Reading text
───
Fix problems in sanbox/cuda.

376ca250 · Arnaud Bergeron · 405ccc5d · 376ca250 · 376ca250 · 376ca250
--- a/theano/sandbox/cuda/opt.py
+++ b/theano/sandbox/cuda/opt.py
@@ -236,8 +236,11 @@ optdb['canonicalize'].register('local_cut_gpu_host_gpu',

 # 'float64', 'complex128' and 'complex64' are not supported in elemwise
 # on the gpu.
-elemwise_cuda_dtype_supported = ['float32', 'uint8', 'int8', 'uint16', 'int16',
-                                 'uint32', 'int32', 'uint64', 'int64']
+elemwise_cuda_dtype_supported = ['float32', 'bool',
+                                 'uint8', 'int8',
+                                 'uint16', 'int16',
+                                 'uint32', 'int32',
+                                 'uint64', 'int64']


 def dtype_in_elemwise_supported(op):
@@ -297,8 +300,8 @@ def local_gpu_elemwise_0(node):
                        return False

                #   first establish that float32 can store all inputs
-                upcastable = set(['float32', 'int8', 'int16', 'uint8',
-                                  'uint16'])
───
Actions to take
a) In the code diff, which dtypes does the comment say are not supported in elemwise on the gpu?
b) Reproduce verbatim the part of the code diff between "376ca250 · Arnaud" and "on the gpu.", inclusive.

Supplied material
───
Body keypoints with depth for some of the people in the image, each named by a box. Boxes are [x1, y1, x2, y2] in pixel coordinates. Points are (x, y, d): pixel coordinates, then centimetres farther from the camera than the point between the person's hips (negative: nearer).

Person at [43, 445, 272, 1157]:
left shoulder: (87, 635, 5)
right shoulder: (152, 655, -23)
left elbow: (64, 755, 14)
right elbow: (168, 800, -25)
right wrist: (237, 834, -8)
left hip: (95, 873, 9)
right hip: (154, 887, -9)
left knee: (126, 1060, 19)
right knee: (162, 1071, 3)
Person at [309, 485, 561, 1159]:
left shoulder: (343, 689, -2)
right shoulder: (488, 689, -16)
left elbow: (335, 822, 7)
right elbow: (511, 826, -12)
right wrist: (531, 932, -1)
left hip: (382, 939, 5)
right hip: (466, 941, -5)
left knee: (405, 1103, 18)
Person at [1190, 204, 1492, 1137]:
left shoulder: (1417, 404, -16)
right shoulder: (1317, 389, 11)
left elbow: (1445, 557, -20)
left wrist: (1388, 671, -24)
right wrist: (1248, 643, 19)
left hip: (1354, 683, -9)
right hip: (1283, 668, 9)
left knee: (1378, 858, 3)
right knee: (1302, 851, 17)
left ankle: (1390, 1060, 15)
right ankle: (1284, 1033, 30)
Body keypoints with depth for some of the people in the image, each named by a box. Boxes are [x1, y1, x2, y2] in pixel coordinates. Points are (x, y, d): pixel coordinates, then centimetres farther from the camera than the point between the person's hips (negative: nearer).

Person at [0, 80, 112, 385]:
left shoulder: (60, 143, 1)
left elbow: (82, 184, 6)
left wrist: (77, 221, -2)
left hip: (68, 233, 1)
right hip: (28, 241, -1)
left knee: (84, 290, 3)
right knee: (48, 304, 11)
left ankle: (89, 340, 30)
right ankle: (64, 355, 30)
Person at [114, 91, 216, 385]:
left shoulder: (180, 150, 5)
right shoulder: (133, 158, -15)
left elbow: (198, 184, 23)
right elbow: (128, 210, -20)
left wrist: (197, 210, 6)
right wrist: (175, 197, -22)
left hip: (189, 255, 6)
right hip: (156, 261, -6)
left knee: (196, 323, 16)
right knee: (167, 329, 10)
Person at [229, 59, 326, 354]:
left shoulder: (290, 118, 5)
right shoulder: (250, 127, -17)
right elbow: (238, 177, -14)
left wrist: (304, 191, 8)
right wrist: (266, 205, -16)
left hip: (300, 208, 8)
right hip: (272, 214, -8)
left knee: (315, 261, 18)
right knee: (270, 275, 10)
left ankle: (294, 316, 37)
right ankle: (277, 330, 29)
───
Answers for the tasks
a) 'float64', 'complex128' and 'complex64'.

b)
376ca250 · Arnaud Bergeron · 405ccc5d · 376ca250 · 376ca250 · 376ca250
--- a/theano/sandbox/cuda/opt.py
+++ b/theano/sandbox/cuda/opt.py
@@ -236,8 +236,11 @@ optdb['canonicalize'].register('local_cut_gpu_host_gpu',

 # 'float64', 'complex128' and 'complex64' are not supported in elemwise
 # on the gpu.